*Text*.
__________

Verängstigte Natur ist Nährboden für Gewaltbereite

Unsere Generation heute ist von keinem Krieg erfasst worden. 60 Jahre Frieden. Aber ängstliches Harren vermehrt sich wieder. Irak, Palästina, Afghanistan, Pakistan, manches Land in Afrika mit seinem verborgenen Leid. Das Ende des Ost-West-Konfliktes hat die Welt neu sortiert und völlig neue Bedrohungen geschaffen. Auch in unserem Land auf ganz eigene Weise. Auf einem Titelbild der ZEIT sieht man eine Schubkarre mit 5 Arbeitern. Der unbekannte Mann mit Sonnenbrille, Manager der Globalisierung schiebt sie aus der Szene. Sie sind verdutzt und können sich nicht wehren. Alles, was vor kurzem noch als selbstverständliche Errungenschaft galt, wird zurückgefahren. Wir haben über die Verhältnisse gelebt. Alle müssen zurückschrauben. Ja, alle? Nein, die Geldmenge ist nicht weniger geworden, sie wird nur neu verteilt. Schnurstracks sind wir auf dem Weg zu sehr arm und sehr reich. Ein Nährboden für gewaltbereite Ideologie.

Sie rückt näher. Stellen sie sich vor, der Fernseh-Unterhalter Harald Schmidt oder ein anderer Kabarettist macht einen derben Witz gegen das Kopftuch der moslemischen Frauen, am nächsten Tag wird er auf offener Straße in Köln erschossen. Vor der Flucht versucht der Täter, ihn noch zu köpfen. So war das vor Jahren mit Theo van Gogh in Holland. Der Nährboden spuckt seine Leute aus. Kirchen brannten und Moscheen in unserem liberalen Nachbarland, gleich nebenan. „Die Kreatur harrt in Ängsten."

Nein, nicht bei uns, denken Sie. Doch die US-Generäle haben den Plan noch nicht aufgegeben: Einen Angriff auf den Iran. Die fast vollendete Atombombe vernichten. Die Netze der Ölversorgung reißen. Nicht nur das Autofahren wird schwer. Die Produktion wird erheblich geschwächt werden. Und der Arbeiter wird von der Schubkarre geschubst. Die Schöpfung seufzst, sie ängstet sich. Sie ist unterworfen der Vergänglichkeit. Der bescheidene Reichtum, die Unversehrtheit, die Natur, dein behütetes Leben in Frieden, dein Rentenanspruch der Vergänglichkeit preis gegeben. Hast du das gewusst? Sind unsere Kinder auf solche Zeit vorbereitet?

__________

*Auftrag 1*.
Sammeln Sie alle Zeilen der Auflistung, in denen die Zeichenfolge „visualSharp“ vorkommt.
Der Text und die Auflistung stammen aus unterschiedlichen Quellen.

__________

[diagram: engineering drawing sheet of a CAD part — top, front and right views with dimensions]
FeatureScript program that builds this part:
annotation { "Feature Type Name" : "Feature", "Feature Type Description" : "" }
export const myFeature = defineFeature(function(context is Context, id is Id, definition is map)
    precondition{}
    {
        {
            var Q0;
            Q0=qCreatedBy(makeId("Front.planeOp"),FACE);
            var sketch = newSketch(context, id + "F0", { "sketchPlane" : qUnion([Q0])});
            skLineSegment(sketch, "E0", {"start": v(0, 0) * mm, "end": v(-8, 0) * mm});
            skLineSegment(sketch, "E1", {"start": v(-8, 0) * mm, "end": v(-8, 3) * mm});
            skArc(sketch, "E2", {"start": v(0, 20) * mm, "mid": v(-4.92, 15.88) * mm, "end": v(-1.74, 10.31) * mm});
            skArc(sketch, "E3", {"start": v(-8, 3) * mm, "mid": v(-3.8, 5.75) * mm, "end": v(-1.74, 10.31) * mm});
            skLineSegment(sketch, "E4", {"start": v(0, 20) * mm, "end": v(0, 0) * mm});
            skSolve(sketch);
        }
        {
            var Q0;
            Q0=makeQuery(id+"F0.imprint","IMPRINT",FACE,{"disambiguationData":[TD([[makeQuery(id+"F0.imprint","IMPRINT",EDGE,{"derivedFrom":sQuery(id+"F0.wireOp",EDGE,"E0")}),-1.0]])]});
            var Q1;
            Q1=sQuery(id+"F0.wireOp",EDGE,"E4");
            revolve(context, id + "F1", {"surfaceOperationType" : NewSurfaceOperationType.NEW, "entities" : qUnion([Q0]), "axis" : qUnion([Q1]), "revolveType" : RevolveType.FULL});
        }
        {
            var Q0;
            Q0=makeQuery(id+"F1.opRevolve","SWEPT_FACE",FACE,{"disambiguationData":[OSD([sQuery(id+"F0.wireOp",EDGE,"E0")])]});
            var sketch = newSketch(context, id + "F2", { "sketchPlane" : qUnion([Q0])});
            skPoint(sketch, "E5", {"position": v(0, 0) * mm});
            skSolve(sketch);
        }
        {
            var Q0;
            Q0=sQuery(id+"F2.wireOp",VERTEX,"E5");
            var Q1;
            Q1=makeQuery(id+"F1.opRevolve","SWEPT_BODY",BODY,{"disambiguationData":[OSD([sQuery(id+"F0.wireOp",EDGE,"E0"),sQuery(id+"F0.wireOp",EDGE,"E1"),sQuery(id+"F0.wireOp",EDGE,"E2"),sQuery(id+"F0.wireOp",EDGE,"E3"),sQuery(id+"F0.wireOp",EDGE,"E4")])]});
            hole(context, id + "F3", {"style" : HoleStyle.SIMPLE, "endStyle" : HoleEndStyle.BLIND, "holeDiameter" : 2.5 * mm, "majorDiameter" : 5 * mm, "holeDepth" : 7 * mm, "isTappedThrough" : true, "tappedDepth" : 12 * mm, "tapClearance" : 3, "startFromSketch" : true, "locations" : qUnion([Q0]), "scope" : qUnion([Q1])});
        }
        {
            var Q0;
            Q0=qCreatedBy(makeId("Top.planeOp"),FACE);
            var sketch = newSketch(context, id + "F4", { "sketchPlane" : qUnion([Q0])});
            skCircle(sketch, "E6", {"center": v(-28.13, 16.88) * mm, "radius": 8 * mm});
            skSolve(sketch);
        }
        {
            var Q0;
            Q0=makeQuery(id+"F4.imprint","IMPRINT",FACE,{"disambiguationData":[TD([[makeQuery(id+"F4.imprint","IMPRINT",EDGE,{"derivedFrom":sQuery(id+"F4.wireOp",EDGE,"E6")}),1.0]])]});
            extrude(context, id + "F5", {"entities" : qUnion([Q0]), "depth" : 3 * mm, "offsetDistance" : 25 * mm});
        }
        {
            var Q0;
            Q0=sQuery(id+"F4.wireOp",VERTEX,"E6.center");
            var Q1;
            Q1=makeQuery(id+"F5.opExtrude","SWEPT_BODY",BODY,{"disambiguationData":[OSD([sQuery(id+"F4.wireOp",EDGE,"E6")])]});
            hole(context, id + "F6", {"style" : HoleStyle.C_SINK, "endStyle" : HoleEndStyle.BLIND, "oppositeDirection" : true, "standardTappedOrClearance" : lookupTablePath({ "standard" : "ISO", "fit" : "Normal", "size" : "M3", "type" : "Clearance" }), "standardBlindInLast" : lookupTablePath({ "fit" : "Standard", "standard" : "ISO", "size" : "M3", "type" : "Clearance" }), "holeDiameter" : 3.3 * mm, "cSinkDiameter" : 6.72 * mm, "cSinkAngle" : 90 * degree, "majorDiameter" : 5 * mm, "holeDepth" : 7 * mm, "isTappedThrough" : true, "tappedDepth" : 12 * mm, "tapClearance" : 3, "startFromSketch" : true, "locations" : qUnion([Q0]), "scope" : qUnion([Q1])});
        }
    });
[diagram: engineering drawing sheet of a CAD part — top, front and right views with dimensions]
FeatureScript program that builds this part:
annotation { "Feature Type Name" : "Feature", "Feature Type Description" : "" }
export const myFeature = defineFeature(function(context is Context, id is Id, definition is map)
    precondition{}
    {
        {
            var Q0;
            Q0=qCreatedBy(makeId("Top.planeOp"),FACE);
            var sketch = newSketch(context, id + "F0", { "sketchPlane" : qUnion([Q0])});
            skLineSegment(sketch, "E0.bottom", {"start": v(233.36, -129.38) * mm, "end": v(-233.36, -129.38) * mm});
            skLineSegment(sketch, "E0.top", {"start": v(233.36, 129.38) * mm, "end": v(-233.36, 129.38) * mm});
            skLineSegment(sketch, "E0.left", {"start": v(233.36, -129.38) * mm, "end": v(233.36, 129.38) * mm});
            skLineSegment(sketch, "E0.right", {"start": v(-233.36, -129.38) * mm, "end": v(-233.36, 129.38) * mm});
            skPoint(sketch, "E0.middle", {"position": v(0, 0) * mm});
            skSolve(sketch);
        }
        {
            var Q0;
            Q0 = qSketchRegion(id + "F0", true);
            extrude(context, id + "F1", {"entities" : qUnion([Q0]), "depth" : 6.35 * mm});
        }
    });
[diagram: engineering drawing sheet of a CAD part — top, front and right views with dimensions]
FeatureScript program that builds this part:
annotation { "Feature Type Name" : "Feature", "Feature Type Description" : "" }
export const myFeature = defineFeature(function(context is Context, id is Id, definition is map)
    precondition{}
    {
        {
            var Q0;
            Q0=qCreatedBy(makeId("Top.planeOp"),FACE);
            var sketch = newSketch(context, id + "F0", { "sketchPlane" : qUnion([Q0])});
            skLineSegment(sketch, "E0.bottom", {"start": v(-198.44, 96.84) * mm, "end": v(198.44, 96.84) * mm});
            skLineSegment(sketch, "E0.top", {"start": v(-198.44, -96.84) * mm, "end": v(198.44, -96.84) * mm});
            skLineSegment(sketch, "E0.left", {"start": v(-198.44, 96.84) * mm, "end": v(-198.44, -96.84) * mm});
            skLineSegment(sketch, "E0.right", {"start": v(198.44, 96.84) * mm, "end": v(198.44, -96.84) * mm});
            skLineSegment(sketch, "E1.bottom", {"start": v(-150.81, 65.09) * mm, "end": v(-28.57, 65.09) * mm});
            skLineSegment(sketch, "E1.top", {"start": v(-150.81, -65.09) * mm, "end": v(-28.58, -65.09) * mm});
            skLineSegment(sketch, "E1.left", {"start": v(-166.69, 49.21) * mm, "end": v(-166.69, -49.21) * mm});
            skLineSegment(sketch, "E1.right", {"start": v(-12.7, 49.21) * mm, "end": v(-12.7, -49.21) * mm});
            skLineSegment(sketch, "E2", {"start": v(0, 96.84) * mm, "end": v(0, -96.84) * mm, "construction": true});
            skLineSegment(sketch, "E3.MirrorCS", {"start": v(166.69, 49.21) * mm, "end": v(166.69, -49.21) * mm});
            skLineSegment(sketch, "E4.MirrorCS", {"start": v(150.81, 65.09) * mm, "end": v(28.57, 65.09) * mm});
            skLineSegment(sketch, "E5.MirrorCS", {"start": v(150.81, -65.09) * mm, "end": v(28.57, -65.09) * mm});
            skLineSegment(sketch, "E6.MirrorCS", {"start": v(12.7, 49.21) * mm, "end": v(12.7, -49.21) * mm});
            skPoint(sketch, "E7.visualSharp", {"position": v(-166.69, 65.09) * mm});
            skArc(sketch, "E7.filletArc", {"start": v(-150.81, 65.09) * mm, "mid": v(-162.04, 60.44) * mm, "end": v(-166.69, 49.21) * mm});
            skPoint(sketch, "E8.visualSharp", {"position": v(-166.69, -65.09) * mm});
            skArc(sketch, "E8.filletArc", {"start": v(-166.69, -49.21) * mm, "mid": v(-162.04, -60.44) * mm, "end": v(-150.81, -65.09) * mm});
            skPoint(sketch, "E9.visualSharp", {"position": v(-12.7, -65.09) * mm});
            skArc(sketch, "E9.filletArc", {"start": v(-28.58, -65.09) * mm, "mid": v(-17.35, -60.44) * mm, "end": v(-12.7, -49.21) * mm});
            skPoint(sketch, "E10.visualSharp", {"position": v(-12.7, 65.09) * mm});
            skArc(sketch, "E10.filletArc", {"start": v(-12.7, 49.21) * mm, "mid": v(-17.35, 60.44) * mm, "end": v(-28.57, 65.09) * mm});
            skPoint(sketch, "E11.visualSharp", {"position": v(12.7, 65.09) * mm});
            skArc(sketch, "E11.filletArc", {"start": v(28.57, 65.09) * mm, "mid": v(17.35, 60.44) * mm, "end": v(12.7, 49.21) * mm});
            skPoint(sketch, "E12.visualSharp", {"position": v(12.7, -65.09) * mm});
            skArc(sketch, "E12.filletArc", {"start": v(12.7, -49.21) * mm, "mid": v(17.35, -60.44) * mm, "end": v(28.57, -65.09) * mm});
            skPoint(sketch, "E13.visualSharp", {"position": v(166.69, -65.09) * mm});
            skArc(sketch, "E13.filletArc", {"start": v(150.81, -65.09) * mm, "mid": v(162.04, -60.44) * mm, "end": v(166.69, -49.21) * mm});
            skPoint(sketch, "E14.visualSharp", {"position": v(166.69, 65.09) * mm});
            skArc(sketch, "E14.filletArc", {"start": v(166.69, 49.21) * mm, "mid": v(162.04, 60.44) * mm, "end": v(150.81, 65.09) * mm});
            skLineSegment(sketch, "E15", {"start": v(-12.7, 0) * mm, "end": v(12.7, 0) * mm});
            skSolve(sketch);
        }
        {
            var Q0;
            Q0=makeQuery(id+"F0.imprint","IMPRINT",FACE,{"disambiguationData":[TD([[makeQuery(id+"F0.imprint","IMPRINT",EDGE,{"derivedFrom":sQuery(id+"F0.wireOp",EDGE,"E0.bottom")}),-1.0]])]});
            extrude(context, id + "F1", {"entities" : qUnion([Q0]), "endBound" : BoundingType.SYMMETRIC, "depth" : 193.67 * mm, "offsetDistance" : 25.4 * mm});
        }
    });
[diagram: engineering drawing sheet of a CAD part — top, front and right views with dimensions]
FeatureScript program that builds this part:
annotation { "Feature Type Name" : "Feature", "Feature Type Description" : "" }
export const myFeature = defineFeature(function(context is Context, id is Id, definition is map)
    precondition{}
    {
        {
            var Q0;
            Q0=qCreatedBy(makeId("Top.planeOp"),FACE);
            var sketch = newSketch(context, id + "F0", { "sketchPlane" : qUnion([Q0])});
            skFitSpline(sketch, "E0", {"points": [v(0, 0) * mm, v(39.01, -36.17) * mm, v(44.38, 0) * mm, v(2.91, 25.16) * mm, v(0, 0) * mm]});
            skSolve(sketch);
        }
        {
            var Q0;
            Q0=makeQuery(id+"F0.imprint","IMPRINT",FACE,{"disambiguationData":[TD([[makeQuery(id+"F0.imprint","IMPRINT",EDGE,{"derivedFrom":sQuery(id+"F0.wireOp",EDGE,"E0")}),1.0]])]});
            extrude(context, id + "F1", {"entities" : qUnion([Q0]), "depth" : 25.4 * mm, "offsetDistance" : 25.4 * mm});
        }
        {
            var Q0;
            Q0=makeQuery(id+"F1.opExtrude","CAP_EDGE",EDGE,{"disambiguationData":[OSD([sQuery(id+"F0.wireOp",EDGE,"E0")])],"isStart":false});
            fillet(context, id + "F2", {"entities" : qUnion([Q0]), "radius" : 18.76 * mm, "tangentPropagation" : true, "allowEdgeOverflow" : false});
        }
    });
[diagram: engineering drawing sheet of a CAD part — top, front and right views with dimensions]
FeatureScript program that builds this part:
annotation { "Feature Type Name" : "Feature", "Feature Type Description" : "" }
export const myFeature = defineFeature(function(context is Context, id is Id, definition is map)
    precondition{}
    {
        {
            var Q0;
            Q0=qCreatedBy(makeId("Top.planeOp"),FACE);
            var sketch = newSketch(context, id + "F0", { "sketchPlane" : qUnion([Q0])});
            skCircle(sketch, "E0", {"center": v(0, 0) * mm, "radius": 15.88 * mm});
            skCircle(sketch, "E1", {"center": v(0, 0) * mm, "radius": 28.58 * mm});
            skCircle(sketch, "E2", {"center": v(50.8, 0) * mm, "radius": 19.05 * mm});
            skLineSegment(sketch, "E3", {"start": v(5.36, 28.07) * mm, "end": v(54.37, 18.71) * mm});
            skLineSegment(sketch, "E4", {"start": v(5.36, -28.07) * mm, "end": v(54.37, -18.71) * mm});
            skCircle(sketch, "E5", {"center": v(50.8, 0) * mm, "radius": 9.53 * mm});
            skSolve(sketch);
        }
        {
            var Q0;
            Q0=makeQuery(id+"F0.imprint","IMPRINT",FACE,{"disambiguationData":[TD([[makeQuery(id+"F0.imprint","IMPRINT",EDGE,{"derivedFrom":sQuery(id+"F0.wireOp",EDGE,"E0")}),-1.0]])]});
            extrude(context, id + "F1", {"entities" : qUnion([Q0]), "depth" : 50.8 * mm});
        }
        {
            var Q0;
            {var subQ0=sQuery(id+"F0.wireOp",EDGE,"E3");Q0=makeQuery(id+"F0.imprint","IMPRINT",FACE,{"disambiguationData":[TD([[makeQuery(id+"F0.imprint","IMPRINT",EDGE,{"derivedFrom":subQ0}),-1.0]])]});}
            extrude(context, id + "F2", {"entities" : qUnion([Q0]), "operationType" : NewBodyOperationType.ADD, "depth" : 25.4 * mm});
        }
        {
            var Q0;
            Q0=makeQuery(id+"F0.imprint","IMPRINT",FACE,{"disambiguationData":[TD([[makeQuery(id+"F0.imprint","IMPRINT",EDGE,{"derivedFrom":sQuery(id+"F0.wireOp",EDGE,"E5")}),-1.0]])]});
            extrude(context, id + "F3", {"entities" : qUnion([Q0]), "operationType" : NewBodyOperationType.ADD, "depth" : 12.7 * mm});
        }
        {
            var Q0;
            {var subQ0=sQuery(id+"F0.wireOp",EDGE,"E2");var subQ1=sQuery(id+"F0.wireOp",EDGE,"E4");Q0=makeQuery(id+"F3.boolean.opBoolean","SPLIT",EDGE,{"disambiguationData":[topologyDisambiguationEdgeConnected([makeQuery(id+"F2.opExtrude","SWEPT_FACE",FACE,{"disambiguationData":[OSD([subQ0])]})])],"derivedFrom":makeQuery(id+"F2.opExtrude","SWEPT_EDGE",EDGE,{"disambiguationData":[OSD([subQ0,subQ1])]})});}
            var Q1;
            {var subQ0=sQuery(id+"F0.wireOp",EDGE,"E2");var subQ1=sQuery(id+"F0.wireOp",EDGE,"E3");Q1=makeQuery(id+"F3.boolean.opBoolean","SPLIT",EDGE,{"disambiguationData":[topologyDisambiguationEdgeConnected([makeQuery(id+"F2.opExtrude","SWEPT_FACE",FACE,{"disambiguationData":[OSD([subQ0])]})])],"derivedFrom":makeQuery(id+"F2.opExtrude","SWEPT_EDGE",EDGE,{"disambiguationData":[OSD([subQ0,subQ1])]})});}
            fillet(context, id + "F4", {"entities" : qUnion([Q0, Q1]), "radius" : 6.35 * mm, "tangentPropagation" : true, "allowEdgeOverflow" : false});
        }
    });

__________

*Auftrag 2*.
Wiederholen Sie den Text wörtlich, beginnend bei „Nein, nicht bei“ und endend bei „solche Zeit vorbereitet?“.

*Musterlösung 1*.
            skPoint(sketch, "E7.visualSharp", {"position": v(-166.69, 65.09) * mm});
            skPoint(sketch, "E8.visualSharp", {"position": v(-166.69, -65.09) * mm});
            skPoint(sketch, "E9.visualSharp", {"position": v(-12.7, -65.09) * mm});
            skPoint(sketch, "E10.visualSharp", {"position": v(-12.7, 65.09) * mm});
            skPoint(sketch, "E11.visualSharp", {"position": v(12.7, 65.09) * mm});
            skPoint(sketch, "E12.visualSharp", {"position": v(12.7, -65.09) * mm});
            skPoint(sketch, "E13.visualSharp", {"position": v(166.69, -65.09) * mm});
            skPoint(sketch, "E14.visualSharp", {"position": v(166.69, 65.09) * mm});

*Musterlösung 2*.
Nein, nicht bei uns, denken Sie. Doch die US-Generäle haben den Plan noch nicht aufgegeben: Einen Angriff auf den Iran. Die fast vollendete Atombombe vernichten. Die Netze der Ölversorgung reißen. Nicht nur das Autofahren wird schwer. Die Produktion wird erheblich geschwächt werden. Und der Arbeiter wird von der Schubkarre geschubst. Die Schöpfung seufzst, sie ängstet sich. Sie ist unterworfen der Vergänglichkeit. Der bescheidene Reichtum, die Unversehrtheit, die Natur, dein behütetes Leben in Frieden, dein Rentenanspruch der Vergänglichkeit preis gegeben. Hast du das gewusst? Sind unsere Kinder auf solche Zeit vorbereitet?